I really wish I understood simple things like why this works for scaling UVs from the center instead of the lower left corner:
image

I’ve been doing my testing in a different project. I’m going to start over. First thing I need to do is understand how you setup the math for

Plane Size(in m) and Grid Size(in pixels).

because it is most convenient to have the “pixel” object instances auto-scale as the grid size increases while the plane size remains the same.

Then I want to try the instancer attribute type without realize instances. In my initial test I did get some colors from the image to appear but they did not form the image. I think if I just start over from scratch I’ll avoid whatever is breaking it.

You can save the mapped coordinates and use them as texture coordinates in the material editor.

I was able to get this to work. I’m guessing in the end I will either go this route or the instancer option without need for realize instances. Don’t actually know which or why, just want to get all the options you’ve described working to see if I can actually get them working.

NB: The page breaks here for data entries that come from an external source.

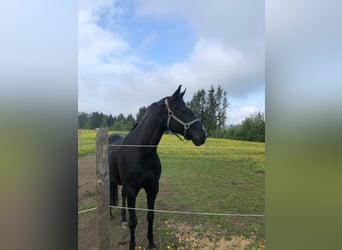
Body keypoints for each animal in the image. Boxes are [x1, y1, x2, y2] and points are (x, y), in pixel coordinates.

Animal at [108, 85, 207, 249]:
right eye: (183, 110)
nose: (203, 134)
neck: (142, 152)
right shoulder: (132, 190)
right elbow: (134, 221)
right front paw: (132, 245)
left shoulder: (153, 188)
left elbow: (150, 216)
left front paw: (151, 243)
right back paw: (109, 214)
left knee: (121, 195)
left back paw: (123, 217)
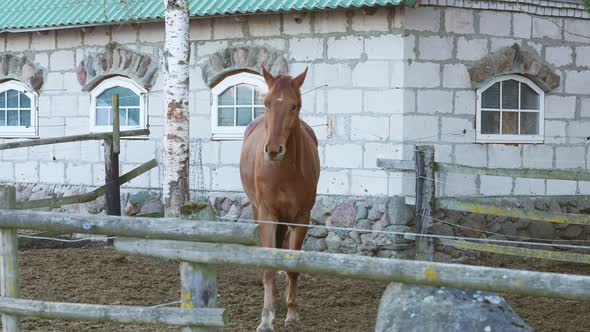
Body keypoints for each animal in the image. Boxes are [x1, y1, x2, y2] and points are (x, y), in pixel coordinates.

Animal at [240, 66, 322, 330]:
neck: (283, 171)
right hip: (258, 211)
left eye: (294, 105)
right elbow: (269, 267)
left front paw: (292, 312)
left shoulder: (301, 218)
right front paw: (266, 318)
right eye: (266, 103)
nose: (274, 150)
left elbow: (292, 266)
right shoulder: (267, 215)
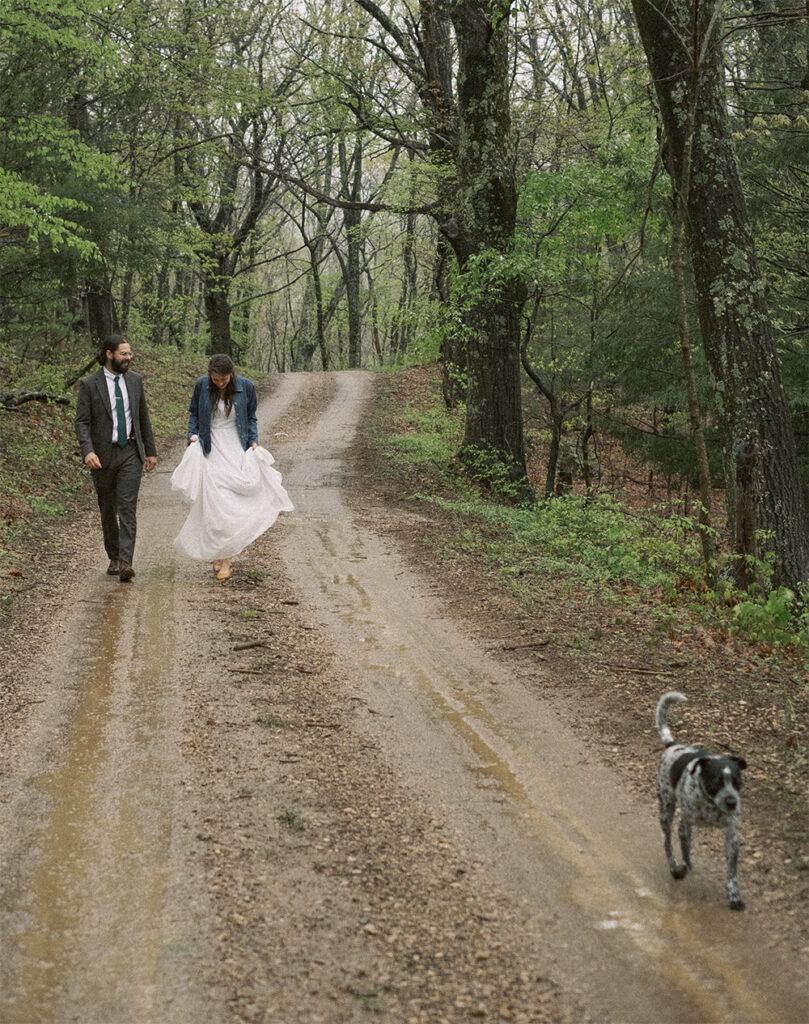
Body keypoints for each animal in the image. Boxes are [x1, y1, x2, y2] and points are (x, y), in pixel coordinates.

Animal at [659, 692, 749, 909]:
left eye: (737, 781)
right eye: (716, 781)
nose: (732, 802)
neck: (711, 805)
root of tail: (673, 746)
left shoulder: (731, 836)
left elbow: (732, 873)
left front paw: (734, 896)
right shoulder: (684, 826)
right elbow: (686, 855)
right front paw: (683, 868)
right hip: (666, 810)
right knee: (667, 843)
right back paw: (674, 867)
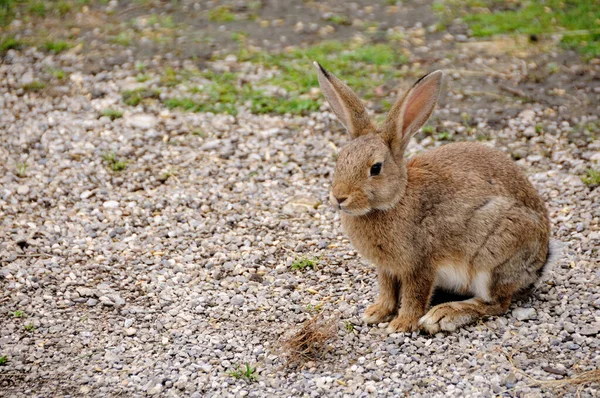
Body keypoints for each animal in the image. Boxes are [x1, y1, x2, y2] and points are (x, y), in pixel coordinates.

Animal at [314, 61, 556, 332]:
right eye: (340, 160)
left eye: (375, 168)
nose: (339, 197)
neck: (396, 199)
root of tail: (539, 264)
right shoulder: (387, 268)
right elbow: (387, 290)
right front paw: (376, 312)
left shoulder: (421, 263)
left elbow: (415, 295)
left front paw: (402, 324)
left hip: (493, 258)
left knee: (497, 303)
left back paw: (443, 315)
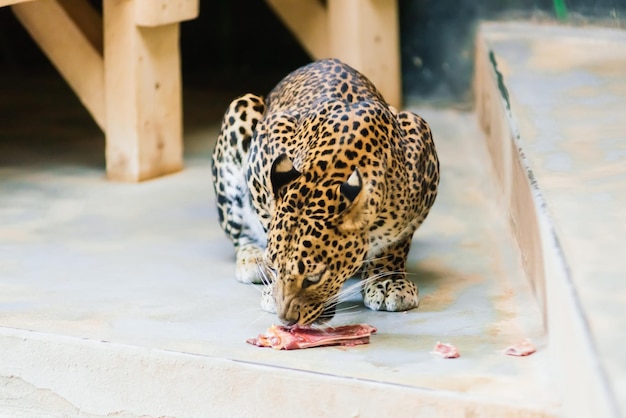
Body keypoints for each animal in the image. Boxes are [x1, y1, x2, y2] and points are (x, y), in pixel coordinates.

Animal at [210, 58, 438, 326]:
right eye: (276, 268)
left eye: (314, 278)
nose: (286, 320)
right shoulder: (263, 151)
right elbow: (268, 218)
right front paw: (271, 287)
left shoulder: (420, 139)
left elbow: (396, 242)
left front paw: (387, 281)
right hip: (241, 108)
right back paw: (252, 258)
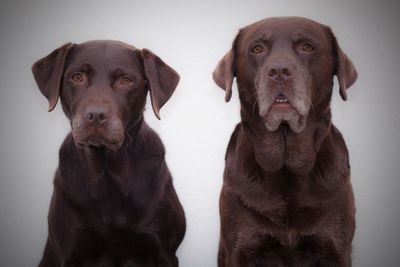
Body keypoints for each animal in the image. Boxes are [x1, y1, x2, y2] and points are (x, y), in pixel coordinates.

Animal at [32, 40, 186, 267]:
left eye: (126, 80)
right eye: (77, 77)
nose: (96, 115)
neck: (107, 174)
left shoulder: (163, 251)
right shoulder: (70, 251)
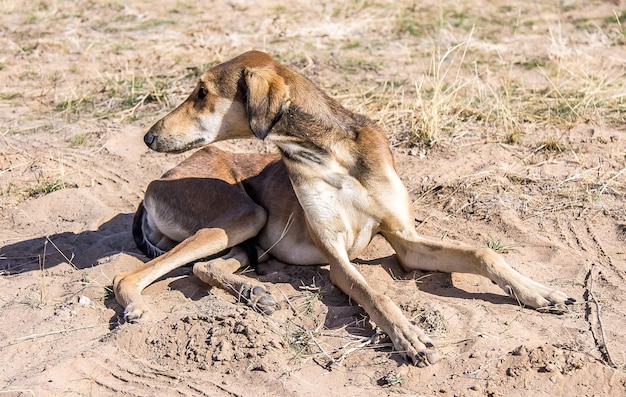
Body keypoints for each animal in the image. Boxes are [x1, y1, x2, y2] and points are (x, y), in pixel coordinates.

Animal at [114, 49, 572, 366]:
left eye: (203, 92)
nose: (148, 137)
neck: (330, 151)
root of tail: (157, 181)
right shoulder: (337, 257)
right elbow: (375, 293)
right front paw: (408, 336)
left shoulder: (406, 242)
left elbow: (482, 252)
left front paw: (539, 292)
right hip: (240, 216)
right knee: (128, 276)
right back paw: (139, 304)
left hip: (246, 236)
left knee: (203, 267)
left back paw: (255, 293)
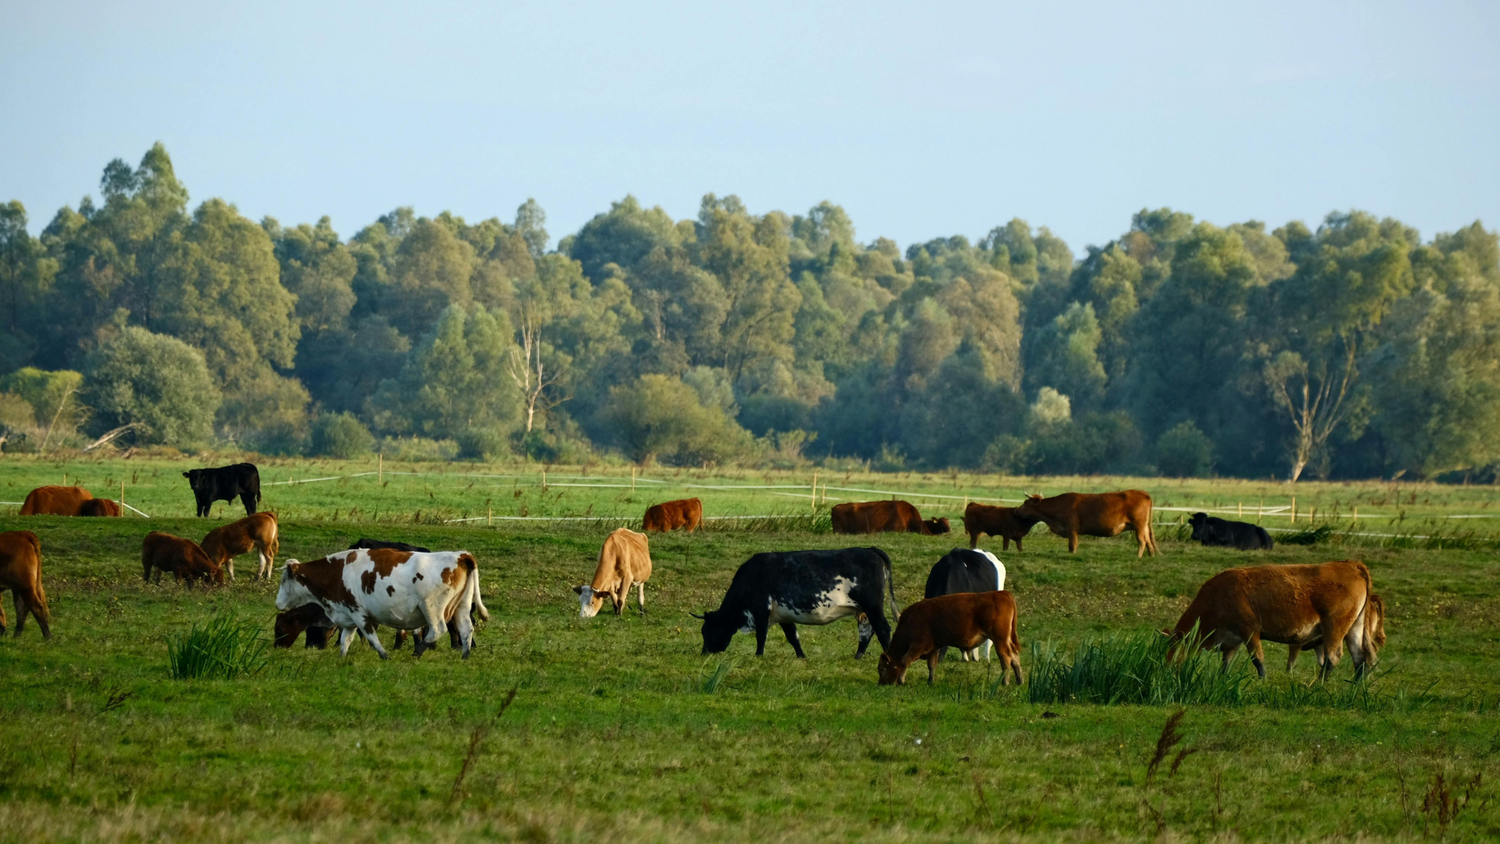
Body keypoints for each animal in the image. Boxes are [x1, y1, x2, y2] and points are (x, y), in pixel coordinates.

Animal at [275, 548, 489, 659]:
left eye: (283, 580)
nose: (277, 603)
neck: (336, 572)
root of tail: (461, 555)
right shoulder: (348, 614)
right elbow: (345, 639)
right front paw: (342, 658)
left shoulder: (358, 613)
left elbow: (371, 636)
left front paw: (384, 655)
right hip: (461, 605)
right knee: (466, 629)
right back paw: (465, 655)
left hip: (432, 607)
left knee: (437, 629)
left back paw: (417, 652)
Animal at [692, 547, 900, 659]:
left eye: (706, 630)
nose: (705, 652)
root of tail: (870, 550)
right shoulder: (784, 615)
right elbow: (793, 637)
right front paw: (802, 656)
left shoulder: (761, 609)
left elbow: (761, 636)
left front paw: (758, 656)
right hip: (863, 610)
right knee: (866, 632)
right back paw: (857, 657)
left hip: (873, 606)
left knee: (883, 629)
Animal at [877, 592, 1022, 686]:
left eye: (881, 669)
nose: (881, 684)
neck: (910, 621)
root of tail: (1002, 593)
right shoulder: (933, 647)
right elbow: (932, 665)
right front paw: (930, 681)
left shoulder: (918, 645)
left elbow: (905, 660)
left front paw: (901, 681)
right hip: (1007, 640)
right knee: (1014, 656)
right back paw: (1019, 680)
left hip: (1000, 639)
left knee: (1005, 658)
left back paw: (1005, 682)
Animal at [1014, 490, 1159, 557]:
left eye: (1025, 503)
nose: (1016, 510)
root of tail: (1143, 493)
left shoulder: (1072, 530)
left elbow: (1072, 546)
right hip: (1144, 527)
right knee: (1148, 541)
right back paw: (1151, 556)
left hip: (1139, 525)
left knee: (1142, 541)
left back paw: (1138, 556)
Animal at [1163, 561, 1386, 681]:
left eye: (1173, 647)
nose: (1166, 668)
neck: (1216, 598)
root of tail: (1351, 565)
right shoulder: (1232, 641)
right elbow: (1226, 664)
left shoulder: (1250, 631)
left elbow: (1258, 659)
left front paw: (1263, 681)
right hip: (1354, 628)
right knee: (1360, 658)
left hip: (1335, 626)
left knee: (1333, 657)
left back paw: (1318, 684)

Its because of order of operations. The material Mapping node performs Scaling, then Rotation, and finally the Translate (Location) operations.
So breaking it up into all the parts this is what is happening:

  1. Translate by (-0.5,-0.5)
  2. Scale by (0.51,0.51)
  3. Translate back by (0.5,0.5)

i.e. the pair of translations are setting a “pivot point” for the middle operation. Same technique works for rotating about a point, just replace the middle step with rotation.